Christos Armando Gezos La boue

De retour à Athènes en observateur extérieur, Alexandros règle son compte à la capitale grecque, « une modeste réplique de ville européenne » dont le nom même serait « une appellation dissonante qui revient à baptiser un cafard Napoléon ». C’est Athènes au plus mal, celle de la crise du début des années 2010, une ville invivable, qui suinte une folie destinée à se généraliser. Le narrateur souffre physiquement d’un mal auquel aucun médecin ne trouve d’explication, et nous mène de ses entrailles à celles de la ville et retour. Comme le Dublin de Joyce, cette Athènes est saturée de marques, de réclames, de mots lus sur toutes les surfaces de la ville. Paradoxe, dans La boue, c’est une histoire qui « du début à la fin, n’est rien d’autre qu’une affaire personnelle », et pourtant Alexandros est toujours dehors, parmi les Athéniens.
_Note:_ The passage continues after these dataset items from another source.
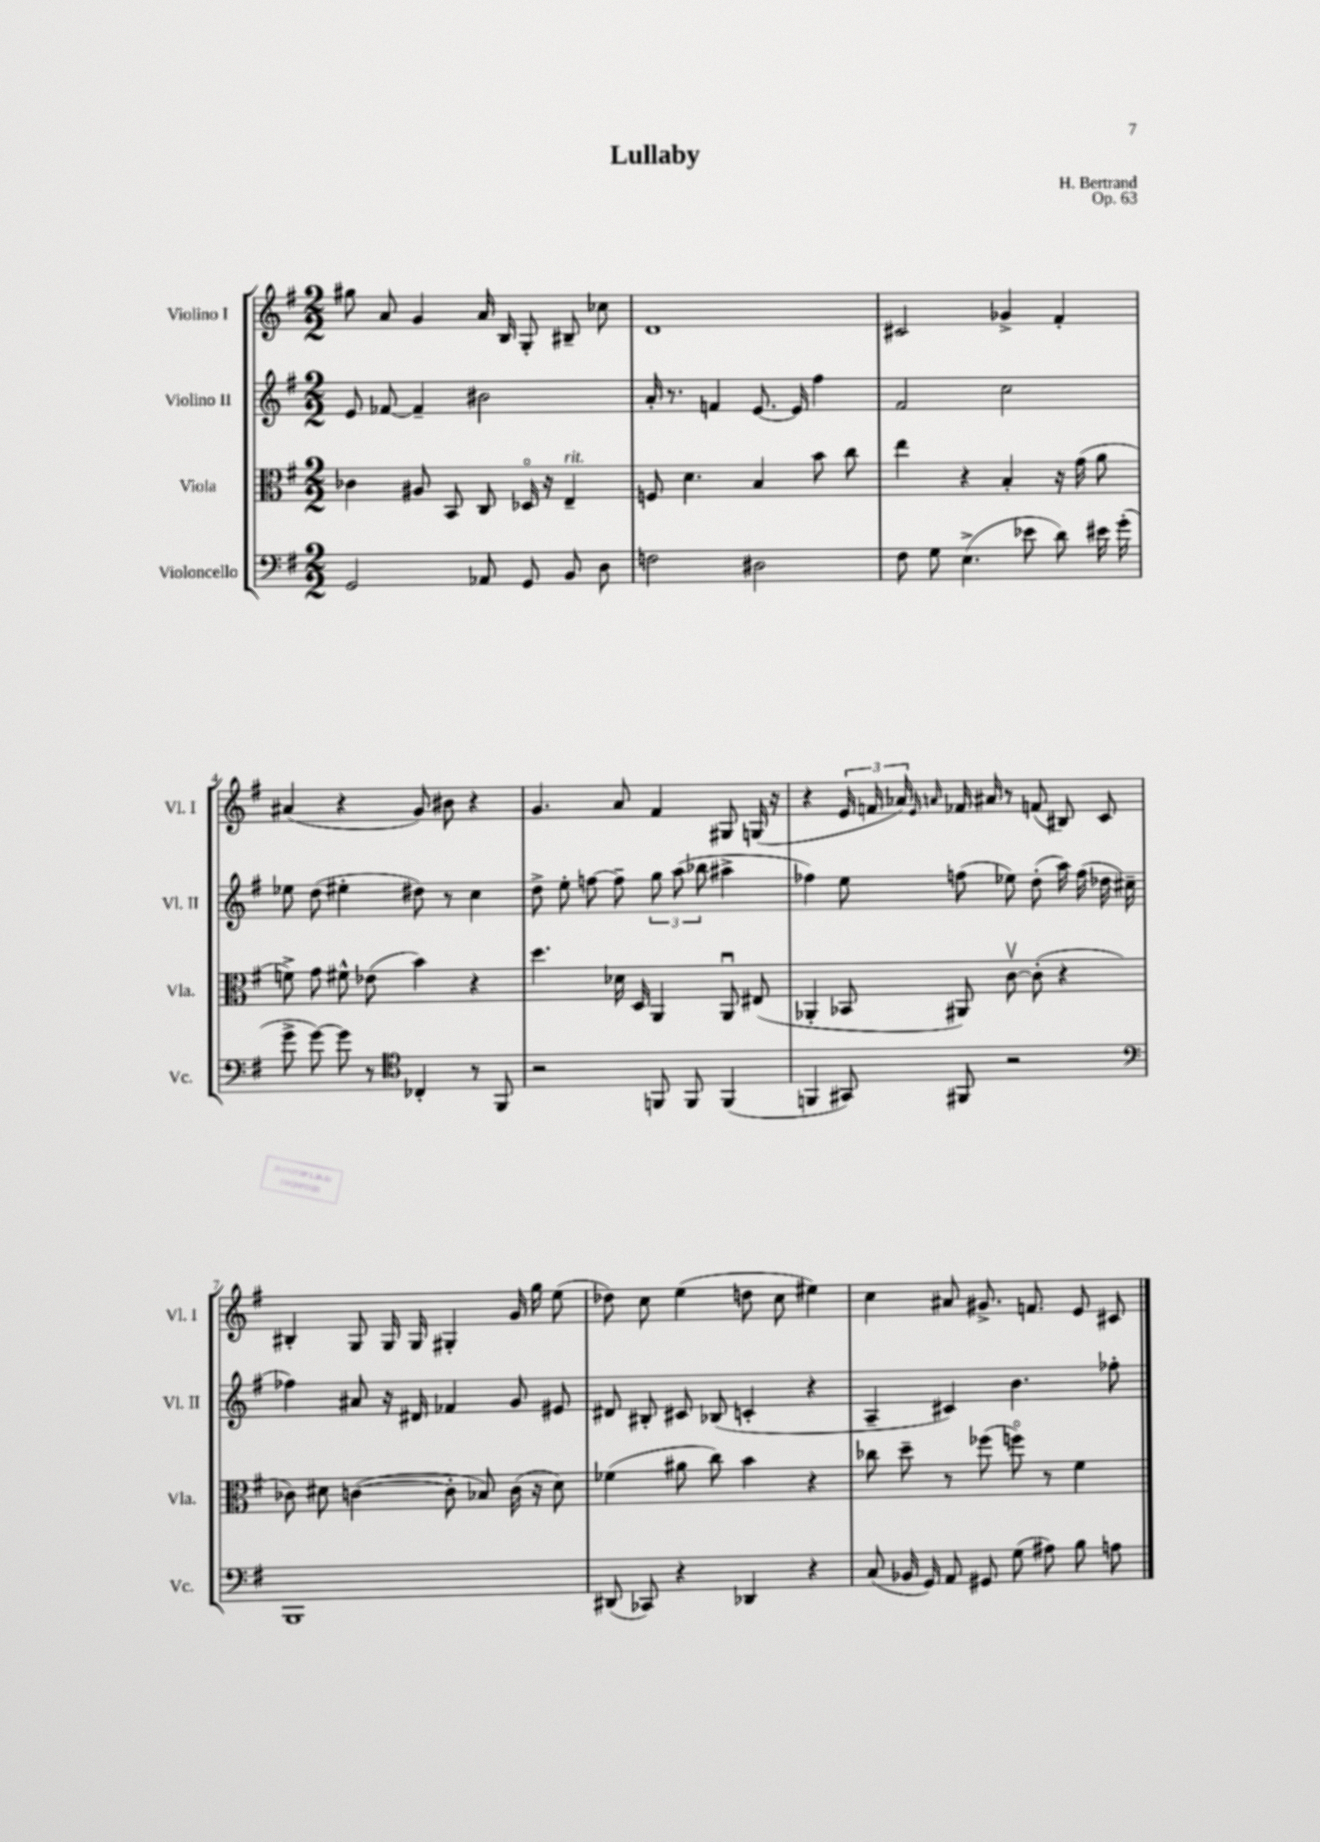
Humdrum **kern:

**kern	**kern	**kern	**kern
*part4	*part3	*part2	*part1
*staff4	*staff3	*staff2	*staff1
*I"Violoncello	*I"Viola	*I"Violino II	*I"Violino I
*I'Vc.	*I'Vla.	*I'Vl. II	*I'Vl. I
*clefF4	*clefC3	*clefG2	*clefG2
*k[f#]	*k[f#]	*k[f#]	*k[f#]
*M2/2	*M2/2	*M2/2	*M2/2
=1	=1	=1	=1
2GG/	4c-X\	8e/	8gg#X\
.	.	[8f-X/	8a/
.	8A#X/	4f-~/]	4g/
.	8BB/	.	.
8AA-X/	8C/	2b#X\	16a/
.	.	.	16B/
8GG/	16D-X/	.	8G'/
.	16r	.	.
!	!LO:TX:a:i:t=rit.	!	!
8BB/	4E~/	.	8B#X~/
8D\	.	.	8cc-X\
=2	=2	=2	=2
2Fn\	8Fn/	16a'/	1d
.	.	8.r	.
.	4.d\	.	.
.	.	4fn/	.
2D#X\	4B/	[8.e/	.
.	.	16e/]	.
.	8b\	4ff#\	.
.	8cc\	.	.
=3	=3	=3	=3
8F#\	4ee\	2f#/	2c#X/
8G\	.	.	.
(4.E^\	4r	.	.
.	4B'/	2cc\	4g-X^/
8e-X\	.	.	.
8d\)	16r	.	4f#'/
.	(16g\	.	.
16e#X\	8a\	.	.
(16g'\	.	.	.
!!LO:LB:g=z
=4	=4	=4	=4
8g^\	8fn^\)	8ee-X\	(4a#X/
[8g\)	8g\	(8dd\	.
8g\]	8f#X^^\	4ee#X'\	4r
8r	(8e-X\	.	.
*clefC4	*	*	*
4C-X'/	4b\)	8dd#X\)	8g/)
.	.	8r	8b#X\
8r	4r	4cc\	4r
8FF#/	.	.	.
=5	=5	=5	=5
2r	4.dd\	8dd^\	4.g/
.	.	8ee'\	.
.	.	[8ffn\	.
.	16d-X\	8ff~\]	8a/
.	16D/	.	.
8FFn/	4AA/	12gg\	4f#/
.	.	(12aa\	.
8FF/	.	.	.
.	.	12bb-X\	.
(4FF/	8AAu/	4aa#X^\	8G#X/
.	(8E#X/	.	(16Gn/
.	.	.	16r
=6	=6	=6	=6
4FFn/	4AA-X'/	4ff-X\)	4r
8GG#X/)	8BB-X/	8ee\	24e/
.	.	.	24fn/
.	.	.	24a-X/)
.	.	.	16qqe/
.	.	.	16qqan/
8FF#X/	8AA#X/)	(8ffn\	16f-X/
.	.	.	16a#X/
2r	[8cv\	8ee-X\)	8r
.	(8c'\]	(8dd'\	(8fn/
.	4r	16aa\)	8B#X/)
.	.	(16ff\	.
.	.	16dd-X\	8c/
.	.	16cc#X~\	.
!!LO:LB:g=z
=7	=7	=7	=7
*clefF4	*	*	*
1BBB	8c-X\)	4ff-X\)	4B#X'/
.	8d#X\	.	.
.	([4cn\	8a#X/	8G/
.	.	16r	16G/
.	.	16d#X/	16G/
.	8c'\]	4f-X/	4G#X'/
.	8B-X/)	.	.
.	(16c\	8g/	16g/
.	16r	.	16gg\
.	8d#\)	8e#X/	(8ee\
=8	=8	=8	=8
(8DD#X/	(4f-X\	8d#X/	8dd-X\)
8CC-X/)	.	8B#X'/	8cc\
4r	8a#X\	8c#X/	(4ee\
.	8cc\)	(8B-X/	.
4DD-X/	4b\	4cn'/	8ddn\
.	.	.	8cc\
4r	4r	4r	4ee#X\)
=9	=9	=9	=9
(8C/	8cc-X\	4A~/	4cc\
16BB-X/	8dd~\	.	.
16GG/)	.	.	.
8AA/	8r	4c#X/)	8a#X/
8GG#X/	(8ff-X\	.	8.g#X^/
(8G\	8ffn\)	4.b\	.
.	.	.	8.fn/
8A#X\)	8r	.	.
8B\	4f#\	.	8e/
8An\	.	8ff-X'\	8c#X/
==	==	==	==
*-	*-	*-	*-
Le narrateur cherche « à se distinguer de toute l’incohérence ambiante », mais il n’est qu’une incarnation de plus de la ville, il est aussi fou qu’elle. 

Ces deux romans n’ont ni la radicalité symbolique de La destruction du Parthénon (2010) de Christos Chryssopoulos, qui dynamite le Parthénon et avec lui le poids de son héritage, ni l’optimisme de Rhéa Galanaki dans L’ultime humiliation (2015), où deux retraitées rejoignent une des grandes manifestations contre l’austérité. Face à l’ampleur et au choc de la crise économique, politique et sociale commencée en 2008-2009, les écrivains grecs ont tout de suite réagi avec des romans dont l’intérêt littéraire dépasse le simple traitement symptomatique, avec un foisonnement d’angles et de styles d’écriture, pour témoigner de la transformation intégrale de la société grecque. Dans La boue, la crise sert de catalyseur à une pure création littéraire en vase clos ; dans Eau noire, l’insécurité et l’absence de perspectives s’expriment en une dystopie. Plutôt qu’ils ne proposent des issues, ce sont des livres inquiets, de la défaite, du nouveau régime après la crise.